Stepha meneó negativamente la cabeza.
– Era muy reservada. Cuando no estaba ocupada en la granja con su padre, se dedicaba a leer. Durante varios años, cada día vino aquí en busca del Guardian. Su padre no estaba suscrito, la prensa no llegaba a la granja, y cada tarde, cuando ya todos lo habían leído, ella venía a buscar el periódico y se lo llevaba a casa. Creo que había leído todos los libros de su madre, así como los de Marsha Fitzalan, y el periódico era lo único que le quedaba.
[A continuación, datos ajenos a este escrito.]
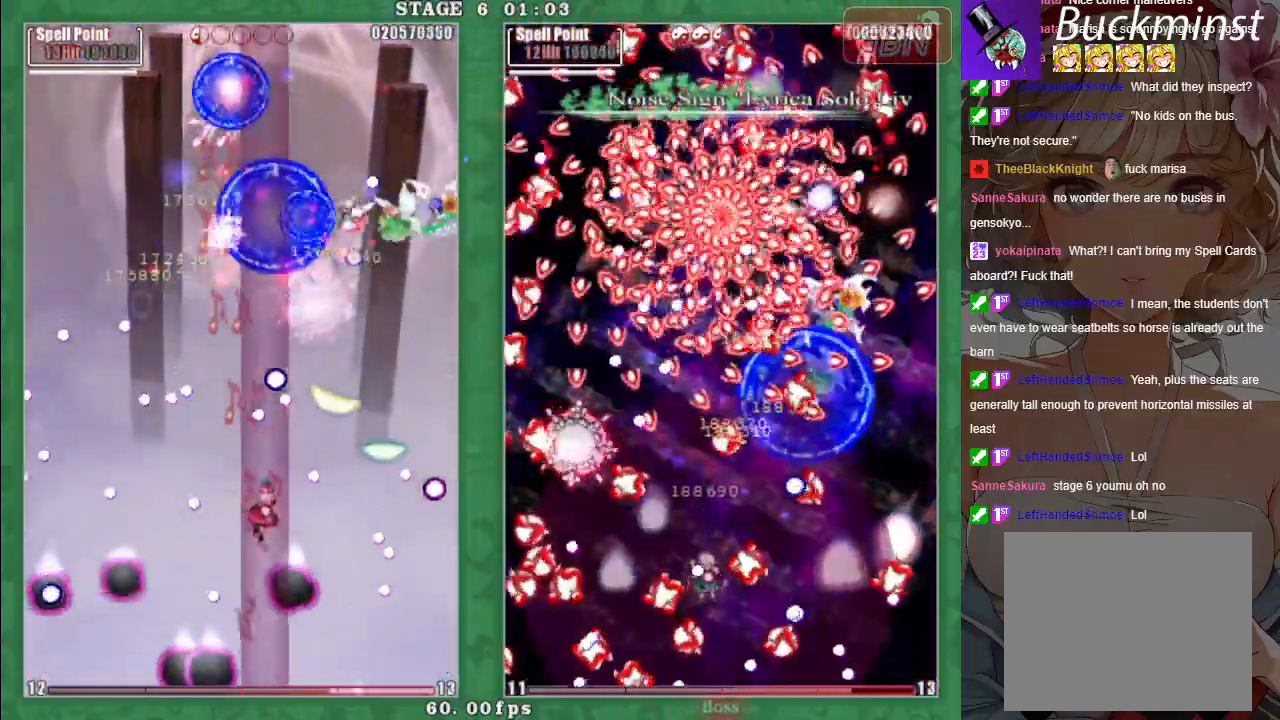
{"buttons": ["A", "X"], "left_stick": "center", "events": [[67, "A", "up"], [150, "A", "down"], [250, "A", "up"], [317, "A", "down"], [417, "A", "up"], [483, "A", "down"], [500, "left_stick", "center"]]}
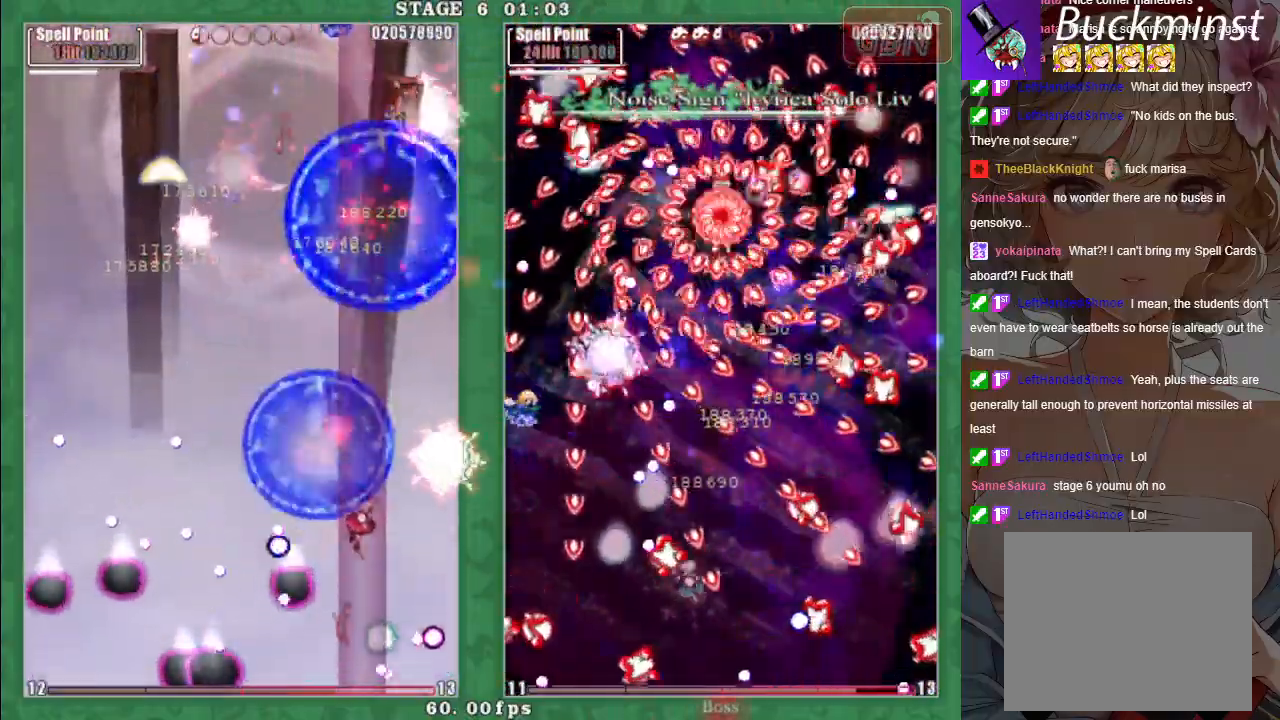
{"buttons": ["X"], "left_stick": "center", "events": [[50, "X", "up"], [83, "A", "up"], [183, "A", "down"], [250, "A", "up"], [400, "A", "down"], [483, "A", "up"], [483, "X", "down"]]}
Aquí no tenemos biblioteca, ¿saben? -Miró el vaso que tenía en las manos y frunció el ceño-. Pero hace unos años dejó de leer el periódico, cuando murió mi hermano. -Entornó los ojos gris azulado-. No pude dejar de pensar que quizás Roberta estaba enamorada de Paul. Cuando éste murió, hace cuatro años, no vimos a la chica durante bastante tiempo, y nunca más vino a buscar el Guardian.